The cancellation of classes at Oberlin College on Monday in response to a wave of bias crimes was the biggest higher education story in the nation this week. And according to an account written by Oberlin students of color for the campus newspaper we all got the story completely wrong.

In their public statements, Oberlin administrators described the decision to cancel classes and hold a campus-wide series of teach-ins and rallies as their own. But a student timeline of the events of Sunday night and Monday morning portrays it as a plan that “was advocated for and organized by students,” one that administrators initially refused to accept.

Students got top Oberlin administrators out of bed in the middle of the night to present their demands, they say, and it wasn’t until they began organizing to shut down the campus that the administration gave in.

The timeline, written by “students of the Africana community” and posted on the website of the Oberlin Review student newspaper late this week, was based on “time-stamped text messages and status updates as well as minutes from the emergency meeting” late Sunday night.

According to the timeline, a resident of Oberlin’s Afrikan Heritage House saw an unidentified individual walking on campus “in what appears to be traditional Ku Klux Klan regalia” shortly before 1:15 Monday morning and contacted their RA. Within a few minutes residence officials, campus security, and Oberlin Dean of Students Eric Estes had been notified.

At approximately 1:30 am RAs in the Afrikan Heritage House woke the house’s residents for a house meeting to discuss the incident. Estes arrived at the Afrikan Heritage House at 1:40 am. Students from outside Afrikan Heritage House were called over the next while, and the group continued to meet with campus officials and police.

At 2:49 am, Oberlin president Marvin Krislov arrived at the meeting.

Sometime after 3 am students asked President Krislov to cancel classes for Monday, and he refused, saying that all of the college’s deans would have to agree, and that it would not be possible to contact them at that time of the night.

At 3:40 am Meredith Gadsby, the chair of the Oberlin Africana Studies Department, told the students assembled in the Afrikan Heritage House that her department would cancel its classes for the day and would work to organize a noon teach-in.

Between four and five o’clock, as administrators continued to dismiss the idea of a full cancellation of classes, students developed a plan to blockade the campus at the start of the day.

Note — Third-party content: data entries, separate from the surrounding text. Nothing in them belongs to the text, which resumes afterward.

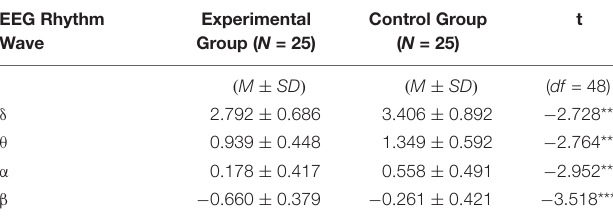
TABLE 2 | PSD value ( δ , θ , α , and β ) and t -test between experimental group and control group.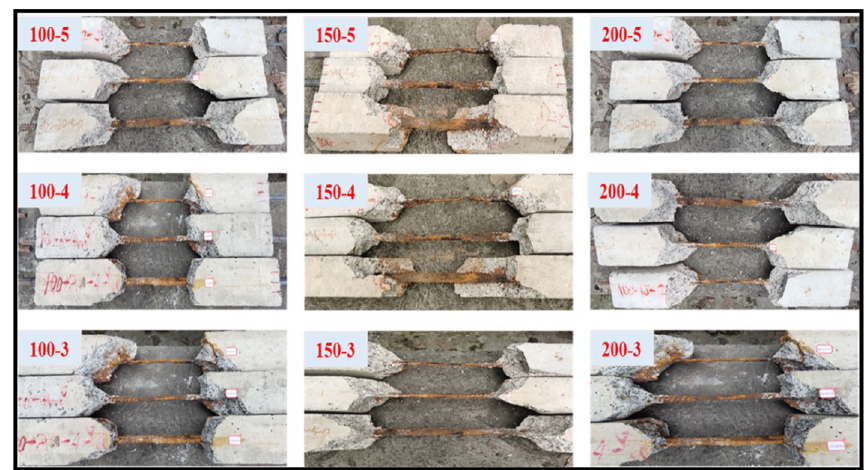
Fig. 7 Internal situation of steel bar corrosion of concrete structure specimen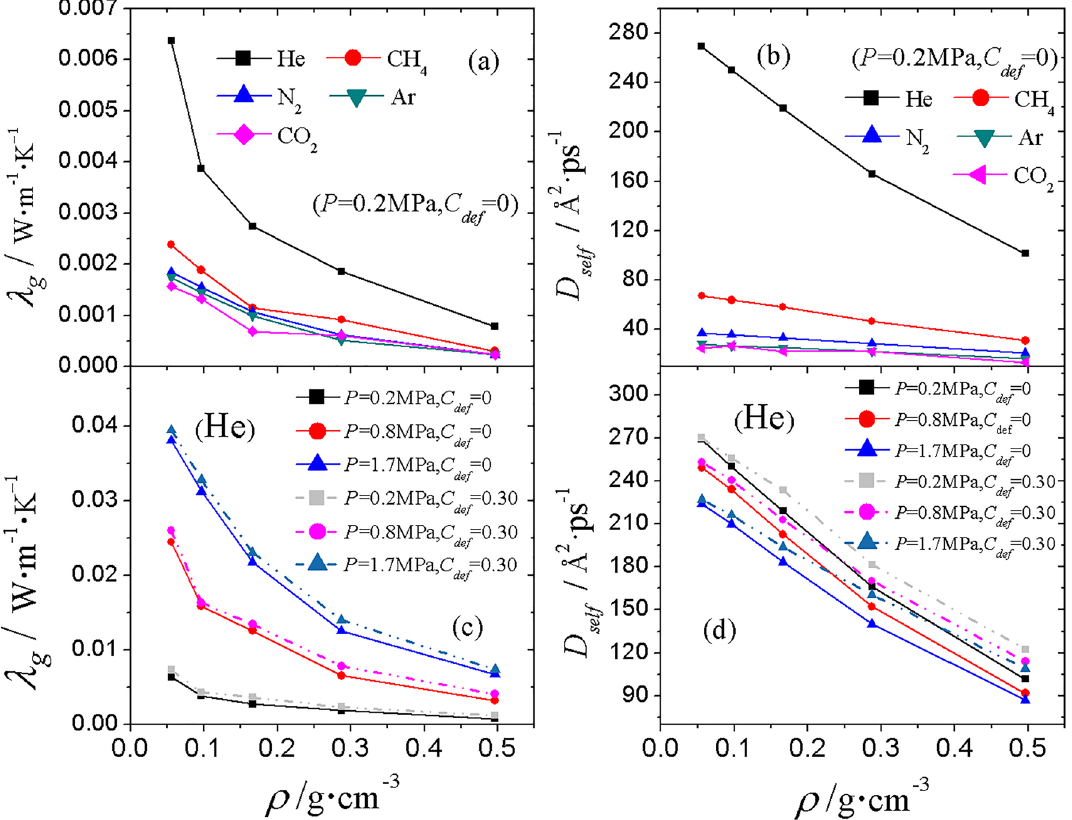
Figure 6. The gas conductivity (cid:31) g for ( a ) different gas species and under ( c ) different pressures and defect concentrations C def . Self-diffusion coefficient D self of gas molecules for ( b ) different gas species and under ( d ) different pressures and defect concentrations C def . For clarity, the results for perfect ( C def = 0) and defective structures were aligned to the same ρ which is the density of the original skeleton before deleting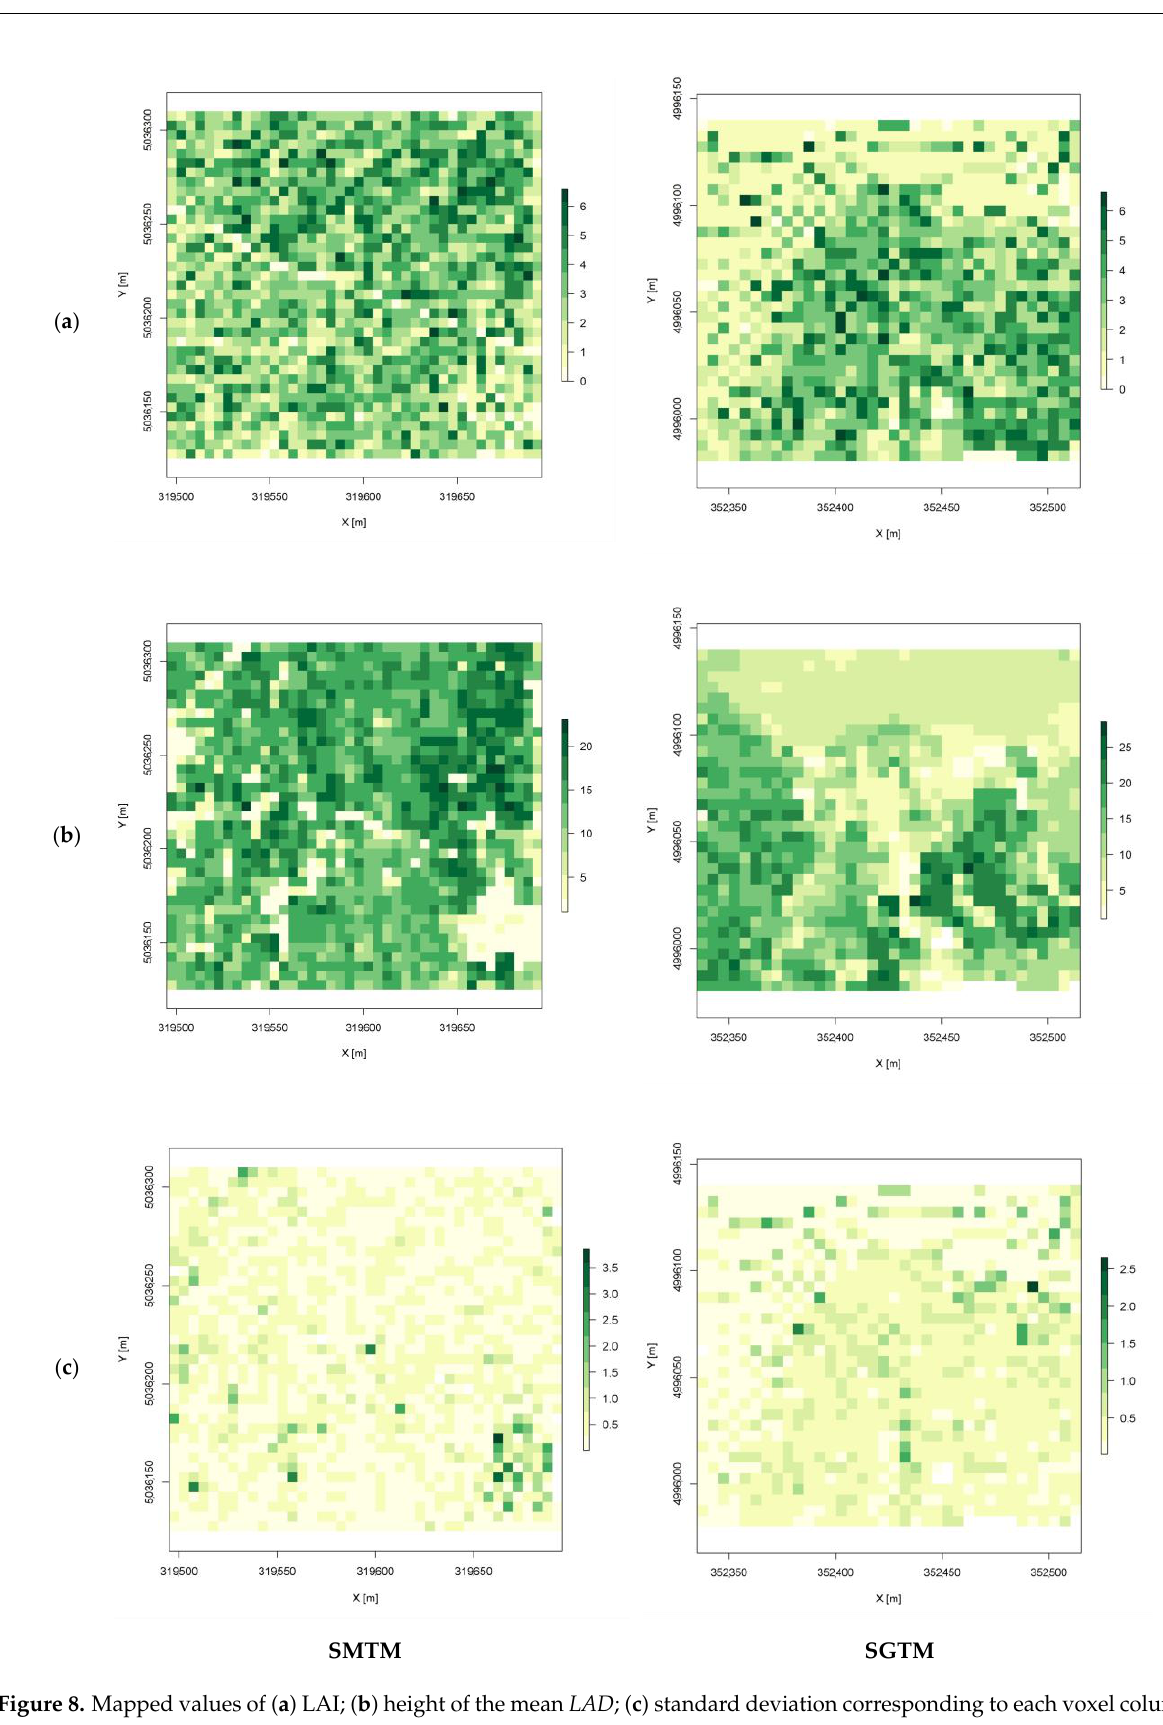
Figure 8. Mapped values of ( a ) LAI; ( b ) height of the mean LAD ; ( c ) standard deviation corresponding to each voxel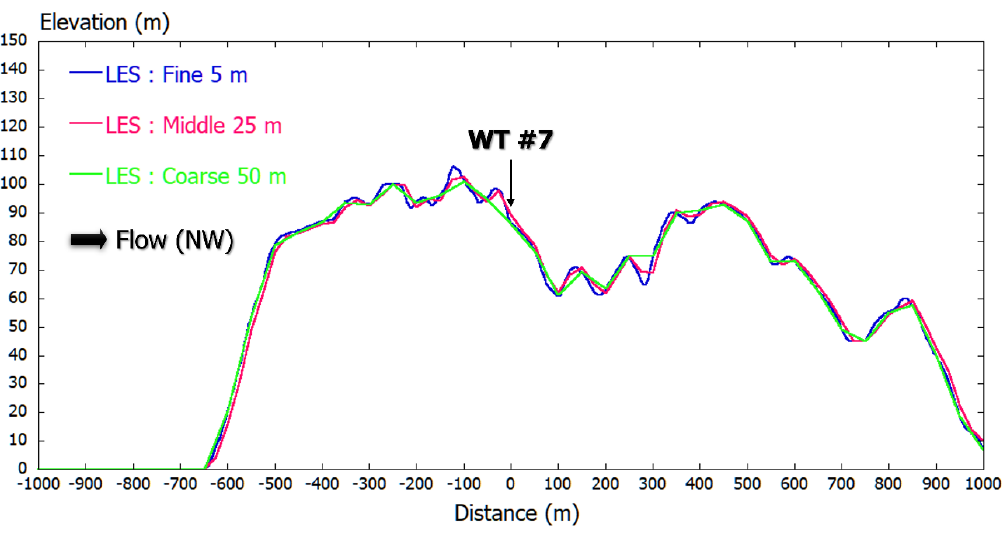
Figure A2. Comparison of terrain shapes passing through WT #7 for north-westerly wind—5 m, 25 m, and 50 m .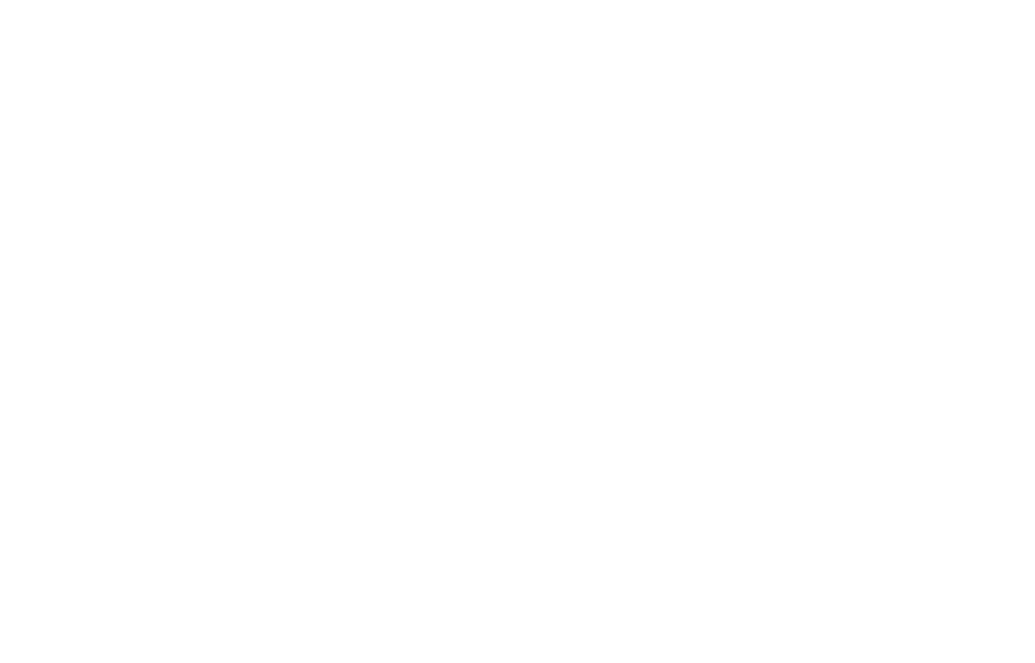
almost12fromoneedition ofThomson Reuters’“Journal CitationReports” to the next is due to a retrospective adjustment of the number of items published (marked), while the actual citations remained relatively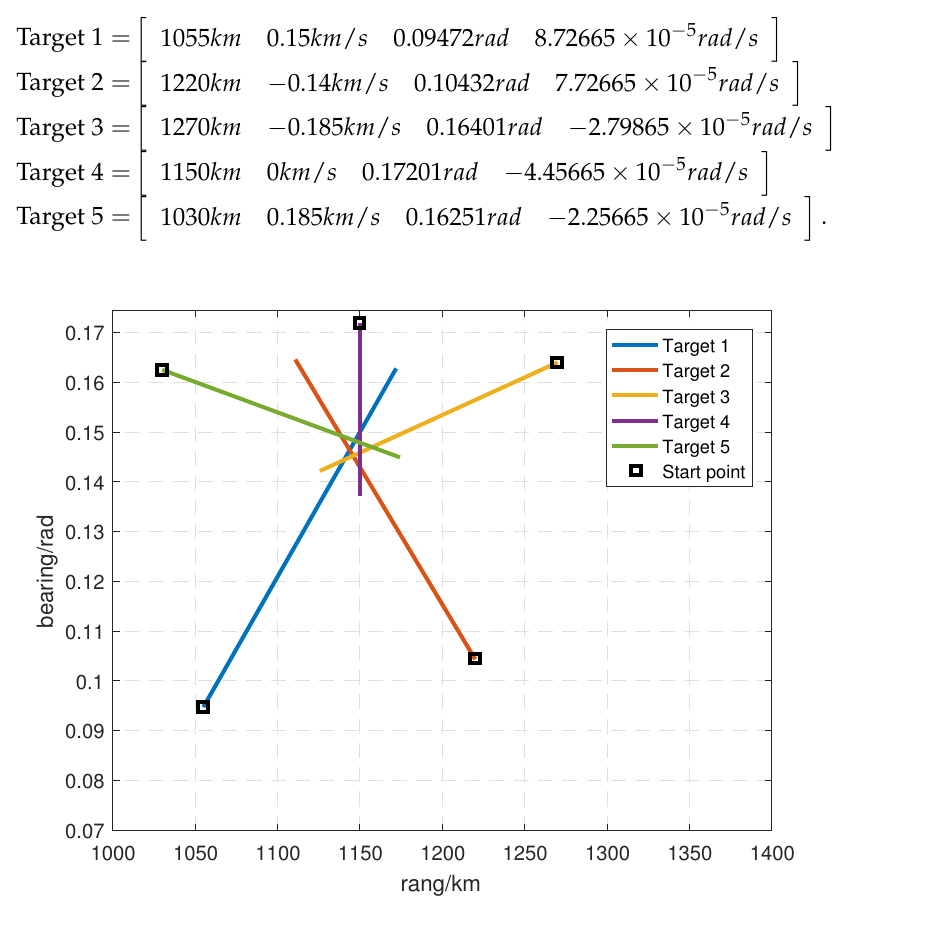
Figure 3. Simulation Scenario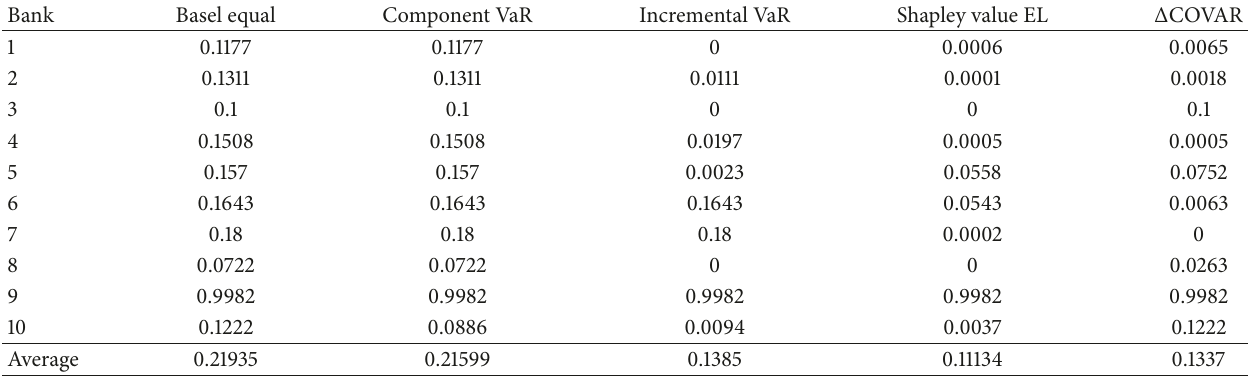
Table 4: Individual bank default probabilities under the macroprudential capital requirements in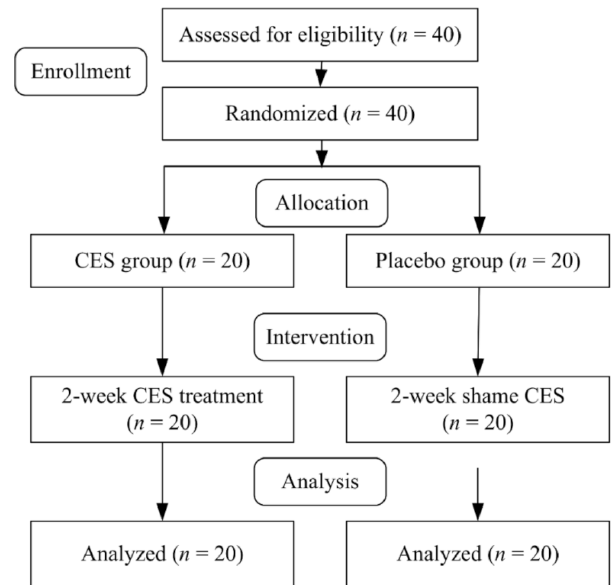
Figure 1. Study flow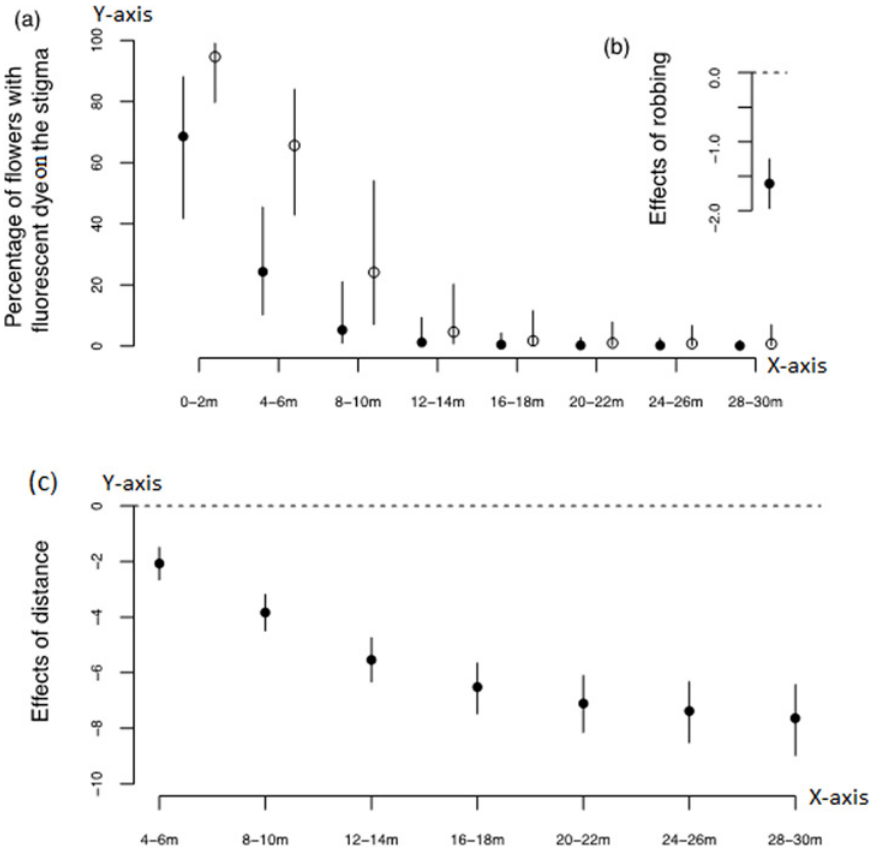
Fig 3. (a) Posterior means of florescent powder dispersal probability (%) among robbed (closed circles) and unrobbed (open circles) plots. (b) Effects of robbing on florescent powder dispersal probability (c) Effects of distances on florescent powder dispersal probability. The effects of distances were calculated with respect to that measured for 0 – 2 m (i.e., the effect for 0 – 2 m was set to zero and was used as a benchmark). Bars represent the 95% confidence interval of the posterior distribution in each figure.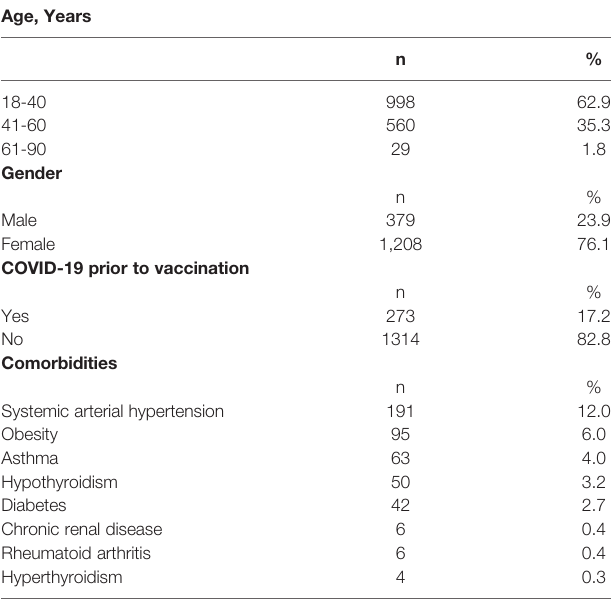
TABLE 1 | Demographic data of participants in the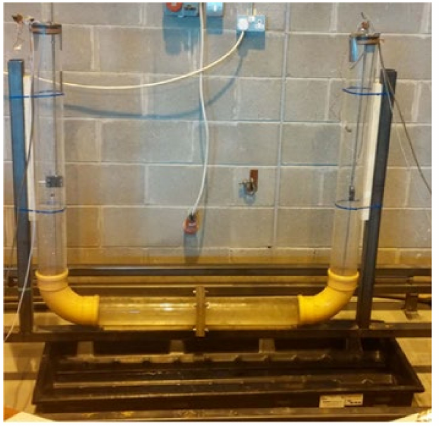
Figure 19. Tuned liquid column damper (TLCD) used in the test of buildings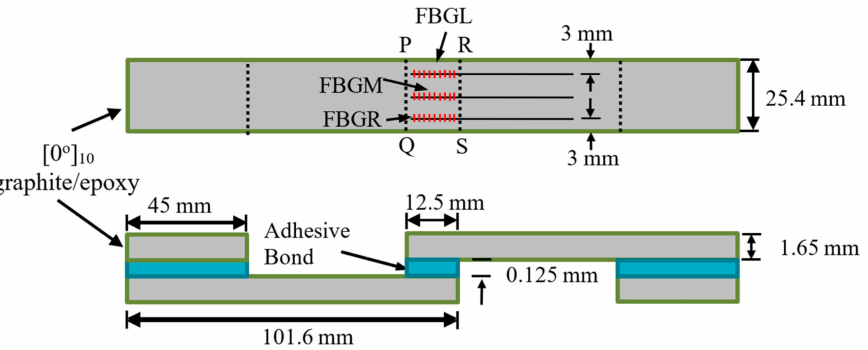
Figure 2. Dimensions and layout of the single lap joint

Two excerpts from the timeline describe what happened next:

4:44 a.m. Plans for a Rally and Blockade solidify and working groups form. One working group maps out the exits of academic buildings such as King and the Science Center for the Blockade. Another working group compiles a letter to faculty members asking them to cancel classes in solidarity with students. An additional working group creates signs and flyers for the blockade and another working group organizes the rally to take place at 2 p.m. During the planning, a student requests that Marjorie Burton leave to allow the students to plan.

5:12 a.m. President Krislov, Dean Estes and Dean Stull state that classes will be canceled.

Update | A friend forwards a link to a Wednesday blogpost by Oberlin Vice President for Communications Ben Jones, in which Jones writes that “the genesis of Monday’s program was largely the work of students and I take full responsibility for any college communications that misrepresented this.”